# TASK TO COMPLETE
Output the complete listing exactly.

═════ DATA SHOWN ═════

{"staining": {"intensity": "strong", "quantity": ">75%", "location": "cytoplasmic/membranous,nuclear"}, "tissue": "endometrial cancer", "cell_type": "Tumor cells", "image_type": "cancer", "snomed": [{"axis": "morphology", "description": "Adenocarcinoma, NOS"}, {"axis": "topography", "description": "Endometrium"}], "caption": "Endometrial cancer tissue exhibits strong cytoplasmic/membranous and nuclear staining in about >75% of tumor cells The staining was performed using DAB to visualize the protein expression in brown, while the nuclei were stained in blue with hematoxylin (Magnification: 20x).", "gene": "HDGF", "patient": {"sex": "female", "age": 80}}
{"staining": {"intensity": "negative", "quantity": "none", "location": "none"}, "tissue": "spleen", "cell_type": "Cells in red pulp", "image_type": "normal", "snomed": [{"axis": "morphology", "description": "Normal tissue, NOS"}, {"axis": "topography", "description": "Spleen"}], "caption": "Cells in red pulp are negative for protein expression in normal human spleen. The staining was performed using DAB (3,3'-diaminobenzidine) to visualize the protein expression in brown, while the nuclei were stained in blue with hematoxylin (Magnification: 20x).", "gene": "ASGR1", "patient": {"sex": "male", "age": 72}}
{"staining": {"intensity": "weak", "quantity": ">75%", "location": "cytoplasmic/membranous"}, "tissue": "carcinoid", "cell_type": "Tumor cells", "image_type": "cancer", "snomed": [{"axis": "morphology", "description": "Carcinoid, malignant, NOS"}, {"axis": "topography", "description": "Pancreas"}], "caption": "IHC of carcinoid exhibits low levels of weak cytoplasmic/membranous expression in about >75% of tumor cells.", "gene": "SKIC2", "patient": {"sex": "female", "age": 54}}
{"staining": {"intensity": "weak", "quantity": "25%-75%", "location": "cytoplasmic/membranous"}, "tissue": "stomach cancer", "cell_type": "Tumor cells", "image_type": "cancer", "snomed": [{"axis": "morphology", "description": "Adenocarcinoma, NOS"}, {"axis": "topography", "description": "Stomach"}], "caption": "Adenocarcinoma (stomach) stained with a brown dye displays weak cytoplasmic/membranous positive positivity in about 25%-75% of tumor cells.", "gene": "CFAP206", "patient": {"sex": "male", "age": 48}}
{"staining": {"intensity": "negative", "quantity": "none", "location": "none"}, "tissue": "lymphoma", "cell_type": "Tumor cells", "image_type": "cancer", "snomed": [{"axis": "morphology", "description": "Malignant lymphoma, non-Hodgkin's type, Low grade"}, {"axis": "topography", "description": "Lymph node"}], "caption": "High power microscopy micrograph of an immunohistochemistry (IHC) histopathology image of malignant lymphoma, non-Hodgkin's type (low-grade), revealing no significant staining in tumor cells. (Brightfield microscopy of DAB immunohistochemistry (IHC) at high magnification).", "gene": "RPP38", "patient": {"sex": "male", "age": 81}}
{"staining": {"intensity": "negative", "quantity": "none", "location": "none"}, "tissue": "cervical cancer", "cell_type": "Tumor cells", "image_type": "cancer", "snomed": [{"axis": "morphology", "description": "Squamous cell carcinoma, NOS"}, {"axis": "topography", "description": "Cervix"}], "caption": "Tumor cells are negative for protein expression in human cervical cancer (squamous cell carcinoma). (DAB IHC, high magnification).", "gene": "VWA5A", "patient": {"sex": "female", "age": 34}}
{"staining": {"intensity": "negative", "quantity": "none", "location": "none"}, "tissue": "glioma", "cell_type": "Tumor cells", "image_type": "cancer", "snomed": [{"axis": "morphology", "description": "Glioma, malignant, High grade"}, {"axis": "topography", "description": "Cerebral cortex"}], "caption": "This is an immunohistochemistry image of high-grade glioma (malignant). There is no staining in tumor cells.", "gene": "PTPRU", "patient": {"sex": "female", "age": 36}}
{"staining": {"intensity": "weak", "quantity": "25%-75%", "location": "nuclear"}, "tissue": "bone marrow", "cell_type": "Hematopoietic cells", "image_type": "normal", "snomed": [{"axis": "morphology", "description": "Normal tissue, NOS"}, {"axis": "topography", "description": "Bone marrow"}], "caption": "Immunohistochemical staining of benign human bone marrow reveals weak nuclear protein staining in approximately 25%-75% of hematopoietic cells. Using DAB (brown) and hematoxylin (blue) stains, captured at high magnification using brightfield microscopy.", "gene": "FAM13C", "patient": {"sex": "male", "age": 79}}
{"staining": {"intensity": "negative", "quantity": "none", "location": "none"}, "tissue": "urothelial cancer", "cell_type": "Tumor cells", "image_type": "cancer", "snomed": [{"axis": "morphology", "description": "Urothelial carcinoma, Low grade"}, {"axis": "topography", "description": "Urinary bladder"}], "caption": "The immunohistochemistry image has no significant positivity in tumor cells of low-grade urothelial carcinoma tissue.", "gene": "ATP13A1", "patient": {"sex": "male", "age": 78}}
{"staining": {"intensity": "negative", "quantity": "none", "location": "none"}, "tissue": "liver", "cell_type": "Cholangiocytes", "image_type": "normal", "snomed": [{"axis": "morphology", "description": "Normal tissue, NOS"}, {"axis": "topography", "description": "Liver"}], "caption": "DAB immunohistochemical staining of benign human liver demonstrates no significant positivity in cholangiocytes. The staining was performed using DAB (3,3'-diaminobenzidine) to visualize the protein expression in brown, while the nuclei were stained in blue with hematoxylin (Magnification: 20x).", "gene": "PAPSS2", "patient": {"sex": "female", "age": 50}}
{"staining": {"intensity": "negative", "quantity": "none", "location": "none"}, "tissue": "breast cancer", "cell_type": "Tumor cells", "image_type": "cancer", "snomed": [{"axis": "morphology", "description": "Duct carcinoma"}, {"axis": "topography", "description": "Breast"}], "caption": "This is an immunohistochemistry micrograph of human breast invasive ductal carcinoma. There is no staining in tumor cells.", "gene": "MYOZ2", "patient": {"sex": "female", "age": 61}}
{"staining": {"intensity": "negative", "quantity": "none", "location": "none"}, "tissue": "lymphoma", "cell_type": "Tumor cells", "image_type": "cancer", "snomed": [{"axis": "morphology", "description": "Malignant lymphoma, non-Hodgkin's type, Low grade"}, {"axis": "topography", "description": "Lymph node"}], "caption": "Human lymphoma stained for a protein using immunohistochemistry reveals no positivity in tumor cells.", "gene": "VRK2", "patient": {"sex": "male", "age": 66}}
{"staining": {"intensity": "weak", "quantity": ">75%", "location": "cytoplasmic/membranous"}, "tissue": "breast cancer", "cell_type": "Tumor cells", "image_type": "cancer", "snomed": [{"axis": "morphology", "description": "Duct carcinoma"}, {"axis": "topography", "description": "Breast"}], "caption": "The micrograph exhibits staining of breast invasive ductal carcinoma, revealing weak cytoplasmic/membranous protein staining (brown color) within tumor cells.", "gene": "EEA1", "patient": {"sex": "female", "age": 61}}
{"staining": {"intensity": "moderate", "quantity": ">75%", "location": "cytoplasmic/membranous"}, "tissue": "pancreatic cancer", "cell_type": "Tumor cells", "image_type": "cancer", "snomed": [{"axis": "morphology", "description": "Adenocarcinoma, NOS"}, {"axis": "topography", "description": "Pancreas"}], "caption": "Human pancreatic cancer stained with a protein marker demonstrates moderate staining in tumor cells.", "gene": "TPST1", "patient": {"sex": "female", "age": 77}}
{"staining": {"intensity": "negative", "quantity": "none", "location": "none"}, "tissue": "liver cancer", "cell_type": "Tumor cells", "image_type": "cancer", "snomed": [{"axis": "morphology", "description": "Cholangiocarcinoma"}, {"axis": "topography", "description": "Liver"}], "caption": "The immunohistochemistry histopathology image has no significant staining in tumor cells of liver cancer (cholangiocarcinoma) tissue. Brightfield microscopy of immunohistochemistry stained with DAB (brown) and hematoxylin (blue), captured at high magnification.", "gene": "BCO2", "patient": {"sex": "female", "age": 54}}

═════

# REPLY TO THE EXERCISE
{"staining": {"intensity": "strong", "quantity": ">75%", "location": "cytoplasmic/membranous,nuclear"}, "tissue": "endometrial cancer", "cell_type": "Tumor cells", "image_type": "cancer", "snomed": [{"axis": "morphology", "description": "Adenocarcinoma, NOS"}, {"axis": "topography", "description": "Endometrium"}], "caption": "Endometrial cancer tissue exhibits strong cytoplasmic/membranous and nuclear staining in about >75% of tumor cells The staining was performed using DAB to visualize the protein expression in brown, while the nuclei were stained in blue with hematoxylin (Magnification: 20x).", "gene": "HDGF", "patient": {"sex": "female", "age": 80}}
{"staining": {"intensity": "negative", "quantity": "none", "location": "none"}, "tissue": "spleen", "cell_type": "Cells in red pulp", "image_type": "normal", "snomed": [{"axis": "morphology", "description": "Normal tissue, NOS"}, {"axis": "topography", "description": "Spleen"}], "caption": "Cells in red pulp are negative for protein expression in normal human spleen. The staining was performed using DAB (3,3'-diaminobenzidine) to visualize the protein expression in brown, while the nuclei were stained in blue with hematoxylin (Magnification: 20x).", "gene": "ASGR1", "patient": {"sex": "male", "age": 72}}
{"staining": {"intensity": "weak", "quantity": ">75%", "location": "cytoplasmic/membranous"}, "tissue": "carcinoid", "cell_type": "Tumor cells", "image_type": "cancer", "snomed": [{"axis": "morphology", "description": "Carcinoid, malignant, NOS"}, {"axis": "topography", "description": "Pancreas"}], "caption": "IHC of carcinoid exhibits low levels of weak cytoplasmic/membranous expression in about >75% of tumor cells.", "gene": "SKIC2", "patient": {"sex": "female", "age": 54}}
{"staining": {"intensity": "weak", "quantity": "25%-75%", "location": "cytoplasmic/membranous"}, "tissue": "stomach cancer", "cell_type": "Tumor cells", "image_type": "cancer", "snomed": [{"axis": "morphology", "description": "Adenocarcinoma, NOS"}, {"axis": "topography", "description": "Stomach"}], "caption": "Adenocarcinoma (stomach) stained with a brown dye displays weak cytoplasmic/membranous positive positivity in about 25%-75% of tumor cells.", "gene": "CFAP206", "patient": {"sex": "male", "age": 48}}
{"staining": {"intensity": "negative", "quantity": "none", "location": "none"}, "tissue": "lymphoma", "cell_type": "Tumor cells", "image_type": "cancer", "snomed": [{"axis": "morphology", "description": "Malignant lymphoma, non-Hodgkin's type, Low grade"}, {"axis": "topography", "description": "Lymph node"}], "caption": "High power microscopy micrograph of an immunohistochemistry (IHC) histopathology image of malignant lymphoma, non-Hodgkin's type (low-grade), revealing no significant staining in tumor cells. (Brightfield microscopy of DAB immunohistochemistry (IHC) at high magnification).", "gene": "RPP38", "patient": {"sex": "male", "age": 81}}
{"staining": {"intensity": "negative", "quantity": "none", "location": "none"}, "tissue": "cervical cancer", "cell_type": "Tumor cells", "image_type": "cancer", "snomed": [{"axis": "morphology", "description": "Squamous cell carcinoma, NOS"}, {"axis": "topography", "description": "Cervix"}], "caption": "Tumor cells are negative for protein expression in human cervical cancer (squamous cell carcinoma). (DAB IHC, high magnification).", "gene": "VWA5A", "patient": {"sex": "female", "age": 34}}
{"staining": {"intensity": "negative", "quantity": "none", "location": "none"}, "tissue": "glioma", "cell_type": "Tumor cells", "image_type": "cancer", "snomed": [{"axis": "morphology", "description": "Glioma, malignant, High grade"}, {"axis": "topography", "description": "Cerebral cortex"}], "caption": "This is an immunohistochemistry image of high-grade glioma (malignant). There is no staining in tumor cells.", "gene": "PTPRU", "patient": {"sex": "female", "age": 36}}
{"staining": {"intensity": "weak", "quantity": "25%-75%", "location": "nuclear"}, "tissue": "bone marrow", "cell_type": "Hematopoietic cells", "image_type": "normal", "snomed": [{"axis": "morphology", "description": "Normal tissue, NOS"}, {"axis": "topography", "description": "Bone marrow"}], "caption": "Immunohistochemical staining of benign human bone marrow reveals weak nuclear protein staining in approximately 25%-75% of hematopoietic cells. Using DAB (brown) and hematoxylin (blue) stains, captured at high magnification using brightfield microscopy.", "gene": "FAM13C", "patient": {"sex": "male", "age": 79}}
{"staining": {"intensity": "negative", "quantity": "none", "location": "none"}, "tissue": "urothelial cancer", "cell_type": "Tumor cells", "image_type": "cancer", "snomed": [{"axis": "morphology", "description": "Urothelial carcinoma, Low grade"}, {"axis": "topography", "description": "Urinary bladder"}], "caption": "The immunohistochemistry image has no significant positivity in tumor cells of low-grade urothelial carcinoma tissue.", "gene": "ATP13A1", "patient": {"sex": "male", "age": 78}}
{"staining": {"intensity": "negative", "quantity": "none", "location": "none"}, "tissue": "liver", "cell_type": "Cholangiocytes", "image_type": "normal", "snomed": [{"axis": "morphology", "description": "Normal tissue, NOS"}, {"axis": "topography", "description": "Liver"}], "caption": "DAB immunohistochemical staining of benign human liver demonstrates no significant positivity in cholangiocytes. The staining was performed using DAB (3,3'-diaminobenzidine) to visualize the protein expression in brown, while the nuclei were stained in blue with hematoxylin (Magnification: 20x).", "gene": "PAPSS2", "patient": {"sex": "female", "age": 50}}
{"staining": {"intensity": "negative", "quantity": "none", "location": "none"}, "tissue": "breast cancer", "cell_type": "Tumor cells", "image_type": "cancer", "snomed": [{"axis": "morphology", "description": "Duct carcinoma"}, {"axis": "topography", "description": "Breast"}], "caption": "This is an immunohistochemistry micrograph of human breast invasive ductal carcinoma. There is no staining in tumor cells.", "gene": "MYOZ2", "patient": {"sex": "female", "age": 61}}
{"staining": {"intensity": "negative", "quantity": "none", "location": "none"}, "tissue": "lymphoma", "cell_type": "Tumor cells", "image_type": "cancer", "snomed": [{"axis": "morphology", "description": "Malignant lymphoma, non-Hodgkin's type, Low grade"}, {"axis": "topography", "description": "Lymph node"}], "caption": "Human lymphoma stained for a protein using immunohistochemistry reveals no positivity in tumor cells.", "gene": "VRK2", "patient": {"sex": "male", "age": 66}}
{"staining": {"intensity": "weak", "quantity": ">75%", "location": "cytoplasmic/membranous"}, "tissue": "breast cancer", "cell_type": "Tumor cells", "image_type": "cancer", "snomed": [{"axis": "morphology", "description": "Duct carcinoma"}, {"axis": "topography", "description": "Breast"}], "caption": "The micrograph exhibits staining of breast invasive ductal carcinoma, revealing weak cytoplasmic/membranous protein staining (brown color) within tumor cells.", "gene": "EEA1", "patient": {"sex": "female", "age": 61}}
{"staining": {"intensity": "moderate", "quantity": ">75%", "location": "cytoplasmic/membranous"}, "tissue": "pancreatic cancer", "cell_type": "Tumor cells", "image_type": "cancer", "snomed": [{"axis": "morphology", "description": "Adenocarcinoma, NOS"}, {"axis": "topography", "description": "Pancreas"}], "caption": "Human pancreatic cancer stained with a protein marker demonstrates moderate staining in tumor cells.", "gene": "TPST1", "patient": {"sex": "female", "age": 77}}
{"staining": {"intensity": "negative", "quantity": "none", "location": "none"}, "tissue": "liver cancer", "cell_type": "Tumor cells", "image_type": "cancer", "snomed": [{"axis": "morphology", "description": "Cholangiocarcinoma"}, {"axis": "topography", "description": "Liver"}], "caption": "The immunohistochemistry histopathology image has no significant staining in tumor cells of liver cancer (cholangiocarcinoma) tissue. Brightfield microscopy of immunohistochemistry stained with DAB (brown) and hematoxylin (blue), captured at high magnification.", "gene": "BCO2", "patient": {"sex": "female", "age": 54}}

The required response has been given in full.